TASK ITEM
The records below are to be repeated exactly, minus any pictures.

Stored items
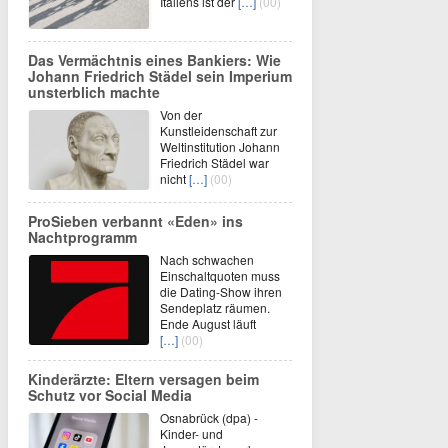
Italiens ist der
[…]
(00)
Das Vermächtnis eines Bankiers: Wie
Johann Friedrich Städel sein Imperium
unsterblich machte
Von der
Kunstleidenschaft zur
Weltinstitution Johann
Friedrich Städel war
nicht
[…]
(00)
ProSieben verbannt «Eden» ins
Nachtprogramm
Nach schwachen
Einschaltquoten muss
die Dating-Show ihren
Sendeplatz räumen.
Ende August läuft
[…]
(00)
Kinderärzte: Eltern versagen beim
Schutz vor Social Media
Osnabrück (dpa) -
Kinder- und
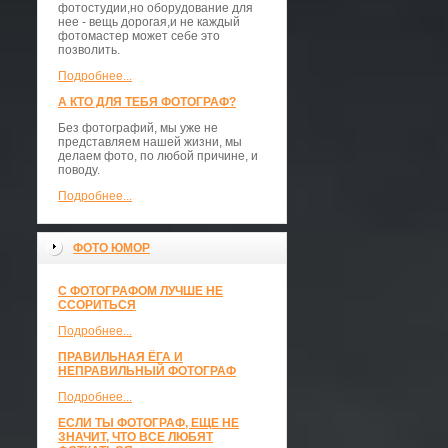
фотостудии,но оборудование для
нее - вещь дорогая,и не каждый
фотомастер может себе это
позволить.
Подробнее...
А КТО ДЛЯ ТЕБЯ ФОТОГРАФ?
Без фотографий, мы уже не
представляем нашей жизни, мы
делаем фото, по любой причине, и
поводу.
Подробнее...
ФОТО ЮМОР
С ФОТОГРАФОМ ЛУЧШЕ НЕ
ССОРИТЬСЯ
Подробнее...
ПРАВИЛЬНАЯ ЁГА И
НЕПРАВИЛЬНЫЙ ФОТОГРАФ
Подробнее...
ЕСЛИ ТЫ ФОТОГРАФ, ЕЩЕ НЕ
ЗНАЧИТ, ЧТО ВСЕ ЛЮБЯТ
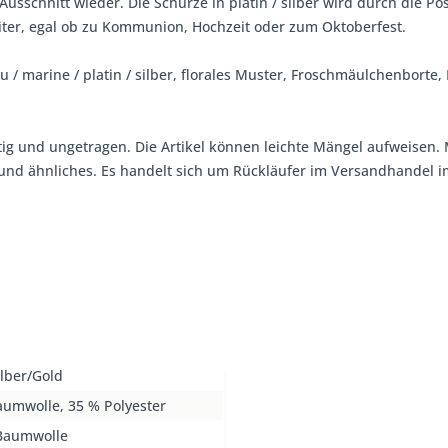
usschnitt wieder. Die Schürze in platin / silber wird durch die 
leiter, egal ob zu Kommunion, Hochzeit oder zum Oktoberfest.
lau / marine / platin / silber, florales Muster, Froschmäulchenbor
tig und ungetragen. Die Artikel können leichte Mängel aufweisen. 
, und ähnliches. Es handelt sich um Rückläufer im Versandhandel
ilber/Gold
aumwolle, 35 % Polyester
Baumwolle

RESPONSE TO THE TASK
Italiens ist der
[…]
(00)
Das Vermächtnis eines Bankiers: Wie
Johann Friedrich Städel sein Imperium
unsterblich machte
Von der
Kunstleidenschaft zur
Weltinstitution Johann
Friedrich Städel war
nicht
[…]
(00)
ProSieben verbannt «Eden» ins
Nachtprogramm
Nach schwachen
Einschaltquoten muss
die Dating-Show ihren
Sendeplatz räumen.
Ende August läuft
[…]
(00)
Kinderärzte: Eltern versagen beim
Schutz vor Social Media
Osnabrück (dpa) -
Kinder- und
фотостудии,но оборудование для
нее - вещь дорогая,и не каждый
фотомастер может себе это
позволить.
Подробнее...
А КТО ДЛЯ ТЕБЯ ФОТОГРАФ?
Без фотографий, мы уже не
представляем нашей жизни, мы
делаем фото, по любой причине, и
поводу.
Подробнее...
ФОТО ЮМОР
С ФОТОГРАФОМ ЛУЧШЕ НЕ
ССОРИТЬСЯ
Подробнее...
ПРАВИЛЬНАЯ ЁГА И
НЕПРАВИЛЬНЫЙ ФОТОГРАФ
Подробнее...
ЕСЛИ ТЫ ФОТОГРАФ, ЕЩЕ НЕ
ЗНАЧИТ, ЧТО ВСЕ ЛЮБЯТ
usschnitt wieder. Die Schürze in platin / silber wird durch die 
leiter, egal ob zu Kommunion, Hochzeit oder zum Oktoberfest.
lau / marine / platin / silber, florales Muster, Froschmäulchenbor
tig und ungetragen. Die Artikel können leichte Mängel aufweisen. 
, und ähnliches. Es handelt sich um Rückläufer im Versandhandel
ilber/Gold
aumwolle, 35 % Polyester
Baumwolle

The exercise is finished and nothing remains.